Task directions:
An exact transcription of the lines below, from the first through the one containing "photomicrograph of human", is the only output wanted.

Dataset excerpts
......

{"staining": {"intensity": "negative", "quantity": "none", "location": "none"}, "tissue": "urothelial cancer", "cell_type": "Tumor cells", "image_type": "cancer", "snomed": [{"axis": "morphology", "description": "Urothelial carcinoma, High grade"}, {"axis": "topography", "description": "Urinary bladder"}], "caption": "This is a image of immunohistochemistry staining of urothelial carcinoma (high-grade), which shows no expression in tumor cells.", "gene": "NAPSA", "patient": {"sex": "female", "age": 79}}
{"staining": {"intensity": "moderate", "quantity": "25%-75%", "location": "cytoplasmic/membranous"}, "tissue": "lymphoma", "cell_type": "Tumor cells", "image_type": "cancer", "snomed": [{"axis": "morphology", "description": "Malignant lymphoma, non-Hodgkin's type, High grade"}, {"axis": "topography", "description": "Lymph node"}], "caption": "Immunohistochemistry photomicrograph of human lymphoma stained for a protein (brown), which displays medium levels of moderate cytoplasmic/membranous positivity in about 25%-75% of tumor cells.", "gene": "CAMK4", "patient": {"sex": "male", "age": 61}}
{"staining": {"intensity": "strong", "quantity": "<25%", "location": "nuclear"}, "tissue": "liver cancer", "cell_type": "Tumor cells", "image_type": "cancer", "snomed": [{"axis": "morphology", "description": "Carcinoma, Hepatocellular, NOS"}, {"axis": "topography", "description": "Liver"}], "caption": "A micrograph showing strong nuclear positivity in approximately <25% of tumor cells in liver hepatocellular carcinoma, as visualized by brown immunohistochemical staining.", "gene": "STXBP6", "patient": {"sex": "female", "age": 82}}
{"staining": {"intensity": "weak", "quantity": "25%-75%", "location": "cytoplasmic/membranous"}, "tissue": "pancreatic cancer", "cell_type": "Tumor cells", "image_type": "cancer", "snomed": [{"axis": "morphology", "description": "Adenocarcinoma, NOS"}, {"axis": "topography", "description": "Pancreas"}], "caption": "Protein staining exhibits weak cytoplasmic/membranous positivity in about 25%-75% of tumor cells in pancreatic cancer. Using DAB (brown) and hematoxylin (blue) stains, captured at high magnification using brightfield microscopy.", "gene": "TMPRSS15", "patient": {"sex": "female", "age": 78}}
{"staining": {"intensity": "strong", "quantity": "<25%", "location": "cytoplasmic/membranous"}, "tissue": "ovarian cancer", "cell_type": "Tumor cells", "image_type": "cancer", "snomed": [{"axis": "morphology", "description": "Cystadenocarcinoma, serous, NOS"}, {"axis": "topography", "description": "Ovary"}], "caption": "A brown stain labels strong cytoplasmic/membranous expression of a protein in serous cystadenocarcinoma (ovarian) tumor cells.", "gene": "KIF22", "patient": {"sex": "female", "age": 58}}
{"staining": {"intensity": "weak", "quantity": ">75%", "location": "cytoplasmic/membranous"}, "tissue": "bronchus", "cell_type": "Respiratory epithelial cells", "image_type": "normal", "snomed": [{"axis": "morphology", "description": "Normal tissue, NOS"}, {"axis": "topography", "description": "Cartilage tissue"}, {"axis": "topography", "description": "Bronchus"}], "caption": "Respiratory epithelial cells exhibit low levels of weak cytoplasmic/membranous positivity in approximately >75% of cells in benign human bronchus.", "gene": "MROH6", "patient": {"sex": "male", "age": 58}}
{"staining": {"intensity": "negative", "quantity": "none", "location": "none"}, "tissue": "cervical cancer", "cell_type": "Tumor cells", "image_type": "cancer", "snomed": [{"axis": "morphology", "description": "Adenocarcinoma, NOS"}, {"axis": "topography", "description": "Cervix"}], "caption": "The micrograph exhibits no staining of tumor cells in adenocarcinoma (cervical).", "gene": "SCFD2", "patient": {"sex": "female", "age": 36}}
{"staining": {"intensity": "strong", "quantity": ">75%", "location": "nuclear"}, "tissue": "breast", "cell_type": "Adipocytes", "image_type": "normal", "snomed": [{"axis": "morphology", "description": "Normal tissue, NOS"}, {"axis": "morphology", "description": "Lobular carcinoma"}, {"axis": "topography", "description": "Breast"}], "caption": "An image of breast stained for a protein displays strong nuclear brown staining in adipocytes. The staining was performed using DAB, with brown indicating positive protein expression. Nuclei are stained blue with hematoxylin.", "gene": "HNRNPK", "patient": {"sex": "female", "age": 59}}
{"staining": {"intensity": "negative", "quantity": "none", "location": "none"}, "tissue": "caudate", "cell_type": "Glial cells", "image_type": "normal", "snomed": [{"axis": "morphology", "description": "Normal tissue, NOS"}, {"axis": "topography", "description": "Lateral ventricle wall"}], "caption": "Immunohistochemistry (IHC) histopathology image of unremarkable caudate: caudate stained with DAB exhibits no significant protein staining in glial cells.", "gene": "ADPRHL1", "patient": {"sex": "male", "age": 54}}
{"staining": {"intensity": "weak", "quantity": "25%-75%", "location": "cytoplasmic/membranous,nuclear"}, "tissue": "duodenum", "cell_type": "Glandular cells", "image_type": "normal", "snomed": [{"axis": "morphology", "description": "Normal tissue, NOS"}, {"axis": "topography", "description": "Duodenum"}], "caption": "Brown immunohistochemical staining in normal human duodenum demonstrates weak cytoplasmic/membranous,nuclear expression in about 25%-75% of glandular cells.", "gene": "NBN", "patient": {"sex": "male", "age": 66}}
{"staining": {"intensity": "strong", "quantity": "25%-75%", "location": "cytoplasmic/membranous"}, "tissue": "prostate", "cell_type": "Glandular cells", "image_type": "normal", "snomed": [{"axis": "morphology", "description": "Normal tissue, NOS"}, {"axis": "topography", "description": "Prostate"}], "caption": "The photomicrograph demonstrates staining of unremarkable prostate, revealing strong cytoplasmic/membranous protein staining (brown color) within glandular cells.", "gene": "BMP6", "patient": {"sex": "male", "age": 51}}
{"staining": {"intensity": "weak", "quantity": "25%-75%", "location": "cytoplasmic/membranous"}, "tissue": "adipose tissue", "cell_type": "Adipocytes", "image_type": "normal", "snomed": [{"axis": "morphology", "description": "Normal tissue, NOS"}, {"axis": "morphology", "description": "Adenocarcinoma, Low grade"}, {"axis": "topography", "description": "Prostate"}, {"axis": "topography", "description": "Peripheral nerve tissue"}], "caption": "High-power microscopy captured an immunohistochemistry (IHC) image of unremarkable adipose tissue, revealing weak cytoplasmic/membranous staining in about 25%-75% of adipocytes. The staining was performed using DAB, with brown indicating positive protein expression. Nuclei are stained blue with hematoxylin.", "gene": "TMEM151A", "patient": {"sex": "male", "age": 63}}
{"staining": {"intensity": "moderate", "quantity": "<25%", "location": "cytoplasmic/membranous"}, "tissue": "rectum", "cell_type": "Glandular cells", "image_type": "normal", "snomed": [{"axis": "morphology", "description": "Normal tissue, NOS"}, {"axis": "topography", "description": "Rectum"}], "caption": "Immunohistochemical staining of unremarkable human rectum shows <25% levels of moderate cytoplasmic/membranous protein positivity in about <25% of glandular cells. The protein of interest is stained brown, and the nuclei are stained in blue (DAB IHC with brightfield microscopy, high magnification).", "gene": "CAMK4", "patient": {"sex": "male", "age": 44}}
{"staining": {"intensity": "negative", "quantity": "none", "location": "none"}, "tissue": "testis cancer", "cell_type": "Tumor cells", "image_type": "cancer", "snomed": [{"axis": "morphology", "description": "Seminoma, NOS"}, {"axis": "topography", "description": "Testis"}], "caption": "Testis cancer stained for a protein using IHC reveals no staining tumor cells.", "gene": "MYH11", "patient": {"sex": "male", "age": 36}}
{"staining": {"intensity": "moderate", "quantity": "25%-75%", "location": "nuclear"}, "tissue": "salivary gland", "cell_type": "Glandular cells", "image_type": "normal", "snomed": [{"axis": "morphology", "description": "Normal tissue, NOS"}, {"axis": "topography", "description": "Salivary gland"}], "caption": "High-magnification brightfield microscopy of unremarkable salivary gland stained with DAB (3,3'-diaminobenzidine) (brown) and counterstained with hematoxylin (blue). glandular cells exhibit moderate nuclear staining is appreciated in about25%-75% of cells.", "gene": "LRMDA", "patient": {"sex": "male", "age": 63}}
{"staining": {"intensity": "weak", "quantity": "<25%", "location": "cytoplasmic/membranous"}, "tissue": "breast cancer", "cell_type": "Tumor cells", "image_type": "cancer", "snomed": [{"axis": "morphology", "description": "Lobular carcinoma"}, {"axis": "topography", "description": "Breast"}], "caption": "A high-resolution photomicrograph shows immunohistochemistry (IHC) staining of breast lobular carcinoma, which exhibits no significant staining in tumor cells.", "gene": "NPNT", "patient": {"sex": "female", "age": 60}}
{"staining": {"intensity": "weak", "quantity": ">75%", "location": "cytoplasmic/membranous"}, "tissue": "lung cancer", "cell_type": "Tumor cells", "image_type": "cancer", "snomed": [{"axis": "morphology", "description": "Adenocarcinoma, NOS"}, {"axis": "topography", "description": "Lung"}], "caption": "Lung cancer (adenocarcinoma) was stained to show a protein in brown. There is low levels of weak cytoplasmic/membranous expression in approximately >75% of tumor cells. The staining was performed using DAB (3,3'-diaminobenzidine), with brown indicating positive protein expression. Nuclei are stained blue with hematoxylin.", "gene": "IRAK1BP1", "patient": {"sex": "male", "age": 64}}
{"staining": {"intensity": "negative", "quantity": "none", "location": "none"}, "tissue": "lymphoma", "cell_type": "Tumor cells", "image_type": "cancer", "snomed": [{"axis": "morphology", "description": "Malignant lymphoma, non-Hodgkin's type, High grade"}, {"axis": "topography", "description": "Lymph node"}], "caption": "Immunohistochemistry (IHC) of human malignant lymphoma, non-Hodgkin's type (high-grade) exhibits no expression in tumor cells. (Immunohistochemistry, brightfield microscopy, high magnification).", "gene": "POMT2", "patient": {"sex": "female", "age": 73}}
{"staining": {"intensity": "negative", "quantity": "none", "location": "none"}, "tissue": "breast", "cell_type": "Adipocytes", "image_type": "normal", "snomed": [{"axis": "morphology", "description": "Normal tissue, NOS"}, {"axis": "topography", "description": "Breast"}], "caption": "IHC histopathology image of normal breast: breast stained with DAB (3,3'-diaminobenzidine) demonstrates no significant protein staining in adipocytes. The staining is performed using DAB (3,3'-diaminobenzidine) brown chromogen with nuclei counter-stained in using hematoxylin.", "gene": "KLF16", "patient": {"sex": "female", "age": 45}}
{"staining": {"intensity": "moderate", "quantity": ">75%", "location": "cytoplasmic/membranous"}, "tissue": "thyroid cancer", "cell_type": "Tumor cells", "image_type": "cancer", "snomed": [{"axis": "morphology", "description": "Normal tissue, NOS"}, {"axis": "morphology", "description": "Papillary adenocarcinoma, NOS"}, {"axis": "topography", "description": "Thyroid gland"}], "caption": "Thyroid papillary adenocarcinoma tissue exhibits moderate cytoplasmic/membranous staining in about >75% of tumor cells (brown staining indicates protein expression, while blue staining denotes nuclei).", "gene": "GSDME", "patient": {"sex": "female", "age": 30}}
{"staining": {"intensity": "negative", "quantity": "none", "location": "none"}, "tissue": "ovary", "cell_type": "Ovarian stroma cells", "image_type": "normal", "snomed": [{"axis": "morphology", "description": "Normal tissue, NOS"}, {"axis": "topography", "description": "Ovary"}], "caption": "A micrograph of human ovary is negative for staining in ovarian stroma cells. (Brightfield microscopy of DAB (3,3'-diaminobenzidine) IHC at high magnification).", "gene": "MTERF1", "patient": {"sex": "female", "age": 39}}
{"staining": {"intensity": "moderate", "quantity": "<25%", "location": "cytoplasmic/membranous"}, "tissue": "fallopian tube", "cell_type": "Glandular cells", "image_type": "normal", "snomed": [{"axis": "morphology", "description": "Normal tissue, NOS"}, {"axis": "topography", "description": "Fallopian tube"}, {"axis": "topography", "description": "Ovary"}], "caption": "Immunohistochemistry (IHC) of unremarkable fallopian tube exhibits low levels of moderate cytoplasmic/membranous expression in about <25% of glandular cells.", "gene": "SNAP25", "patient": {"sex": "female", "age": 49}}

......

Result below:
{"staining": {"intensity": "negative", "quantity": "none", "location": "none"}, "tissue": "urothelial cancer", "cell_type": "Tumor cells", "image_type": "cancer", "snomed": [{"axis": "morphology", "description": "Urothelial carcinoma, High grade"}, {"axis": "topography", "description": "Urinary bladder"}], "caption": "This is a image of immunohistochemistry staining of urothelial carcinoma (high-grade), which shows no expression in tumor cells.", "gene": "NAPSA", "patient": {"sex": "female", "age": 79}}
{"staining": {"intensity": "moderate", "quantity": "25%-75%", "location": "cytoplasmic/membranous"}, "tissue": "lymphoma", "cell_type": "Tumor cells", "image_type": "cancer", "snomed": [{"axis": "morphology", "description": "Malignant lymphoma, non-Hodgkin's type, High grade"}, {"axis": "topography", "description": "Lymph node"}], "caption": "Immunohistochemistry photomicrograph of human lymphoma stained for a protein (brown), which displays medium levels of moderate cytoplasmic/membranous positivity in about 25%-75% of tumor cells.", "gene": "CAMK4", "patient": {"sex": "male", "age": 61}}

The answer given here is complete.